Riot police were drawn up outside the theatre hours before the curtain was to rise Monday evening. Metal-detector gates were set up to scan all members of the public entering the Deutsche Oper theatre.
'We've never before provided such a level of security for a Berlin opera,' city police spokesman Bernhard Schodrowski said.
A closing scene in which the opera hero mocks the severed heads of the founders of religions was described as offensive by Muslims as well as by Hans Joachim Meyer, who heads Germany's national Catholic lay body, and a Lutheran woman bishop, Baerbel Wartenberg-Potter.
There were no protests when the same production was first staged in 2003, but its cancellation in September amid fears that fundamentalists would think it sacrilegious and harm theatre staff led to worldwide attention.
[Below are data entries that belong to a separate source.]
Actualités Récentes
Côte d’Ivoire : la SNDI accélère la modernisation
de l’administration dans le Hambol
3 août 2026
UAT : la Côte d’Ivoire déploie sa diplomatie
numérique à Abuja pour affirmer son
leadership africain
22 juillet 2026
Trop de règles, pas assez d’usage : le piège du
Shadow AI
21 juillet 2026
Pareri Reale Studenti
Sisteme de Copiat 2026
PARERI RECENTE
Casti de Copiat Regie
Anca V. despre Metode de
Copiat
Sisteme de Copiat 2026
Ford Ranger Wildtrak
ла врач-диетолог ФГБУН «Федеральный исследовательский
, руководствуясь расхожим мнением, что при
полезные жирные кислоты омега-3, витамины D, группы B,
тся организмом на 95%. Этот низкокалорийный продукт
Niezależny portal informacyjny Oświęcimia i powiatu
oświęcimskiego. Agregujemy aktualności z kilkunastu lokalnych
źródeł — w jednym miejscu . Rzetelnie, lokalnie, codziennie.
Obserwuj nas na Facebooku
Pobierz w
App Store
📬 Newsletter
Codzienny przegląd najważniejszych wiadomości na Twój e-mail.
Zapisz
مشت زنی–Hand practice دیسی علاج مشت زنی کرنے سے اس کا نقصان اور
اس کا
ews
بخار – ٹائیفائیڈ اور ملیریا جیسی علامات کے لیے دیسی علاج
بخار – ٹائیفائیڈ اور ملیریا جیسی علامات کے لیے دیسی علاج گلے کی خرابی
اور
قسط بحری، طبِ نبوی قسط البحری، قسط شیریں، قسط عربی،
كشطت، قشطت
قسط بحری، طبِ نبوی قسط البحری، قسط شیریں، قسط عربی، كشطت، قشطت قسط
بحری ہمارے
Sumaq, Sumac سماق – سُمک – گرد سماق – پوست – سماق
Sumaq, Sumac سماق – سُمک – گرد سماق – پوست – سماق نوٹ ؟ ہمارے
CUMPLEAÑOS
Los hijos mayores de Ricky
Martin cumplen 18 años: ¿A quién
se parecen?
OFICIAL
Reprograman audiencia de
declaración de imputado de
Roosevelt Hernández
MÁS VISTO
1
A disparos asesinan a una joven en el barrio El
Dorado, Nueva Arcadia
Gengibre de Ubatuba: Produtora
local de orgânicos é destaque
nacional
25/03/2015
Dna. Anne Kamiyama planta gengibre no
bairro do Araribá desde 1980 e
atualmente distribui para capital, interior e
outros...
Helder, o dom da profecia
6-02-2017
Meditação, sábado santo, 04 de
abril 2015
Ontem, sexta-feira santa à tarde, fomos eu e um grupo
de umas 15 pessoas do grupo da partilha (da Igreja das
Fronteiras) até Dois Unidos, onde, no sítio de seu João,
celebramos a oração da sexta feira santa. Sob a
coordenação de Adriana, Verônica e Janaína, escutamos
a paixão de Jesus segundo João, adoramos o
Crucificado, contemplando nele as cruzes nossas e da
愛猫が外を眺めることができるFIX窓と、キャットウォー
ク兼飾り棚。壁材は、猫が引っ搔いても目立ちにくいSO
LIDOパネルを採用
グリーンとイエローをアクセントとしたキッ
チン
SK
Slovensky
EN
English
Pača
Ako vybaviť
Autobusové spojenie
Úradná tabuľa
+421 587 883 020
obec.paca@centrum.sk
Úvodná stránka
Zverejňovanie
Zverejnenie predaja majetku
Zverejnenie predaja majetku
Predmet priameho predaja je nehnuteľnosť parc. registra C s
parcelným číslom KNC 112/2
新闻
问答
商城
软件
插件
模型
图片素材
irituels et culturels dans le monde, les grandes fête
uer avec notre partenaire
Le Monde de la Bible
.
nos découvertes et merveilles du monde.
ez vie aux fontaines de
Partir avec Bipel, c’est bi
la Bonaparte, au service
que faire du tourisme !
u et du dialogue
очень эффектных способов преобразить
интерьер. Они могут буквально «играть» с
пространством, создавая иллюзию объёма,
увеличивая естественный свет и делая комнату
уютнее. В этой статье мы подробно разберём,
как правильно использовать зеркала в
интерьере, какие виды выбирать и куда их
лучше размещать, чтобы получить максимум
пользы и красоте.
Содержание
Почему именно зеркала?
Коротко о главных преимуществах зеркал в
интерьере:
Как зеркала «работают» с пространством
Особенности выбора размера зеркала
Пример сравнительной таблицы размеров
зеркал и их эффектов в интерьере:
Chancellor Angela Merkel led an outcry, saying the cancellation was self-censorship, and demanded the show be staged to demonstrate freedom of speech. She was not to be present Monday, but other senior German politicians booked seats.
A second and final performance is set for December 29. There have been no actual threats of demonstrations or violence against the show.
The final, 30-second scene added to Wolfgang Amadeus Mozart's opera by director Hans Neuenfels has the hero bring in papier-mache heads depicting Poseidon, Jesus Christ, Buddha and the Prophet Mohammed and laugh at them.
The government has invited all 15 members of its panel representing people of Muslim heritage, both secular and religious, to attend, but only nine accepted, the Interior Ministry said.
Leaders of the Council of Islam and German Council of Muslims declined the invitation.
Meyer, president of the Catholic national committee, said he entirely sympathized with the Muslim leaders.
'In the eyes of devout people, to demonstratively support an anti- religious spectacle is not proof of tolerance, but an expression of a lack of self-esteem,' said Meyer, adding that he wondered how Christians could watch such an opera without thinking likewise.
Wartenberg-Potter, Lutheran bishop of the northern city of Luebeck, said the scene trampled on people's precious values, adding that this was not enlightened, but primarily provocative.
'It expresses a denigration of religious values that is very widespread in our society,' she said on a national radio show.
However, Seyran Ates, a lawyer who represents Turkish wives in divorces, and Necla Kelek, an author critical of Turkish customs, slammed religious leaders who excused themselves from seeing the opera.
The two women are among Germany's best-known Turkish secular figures and are perceived as hostile to traditional Islam. As members of the government's Muslim-heritage panel, they indicated they would attend. Bookings have been moderate and the show was not sold out.
Ates said on the radio channel Deutschlandradio Kultur that the show ought to have initiated discussion on making religion more up to date. On the same channel, Kelek criticized Islam, saying it made no allowance for 'religion in the form of art.'
'Every individualized form of religion is banned,' she said.
Kenan Kolat, chairman of another secular group, the Turkish Community of Germany, had criticized the religious groups on Sunday.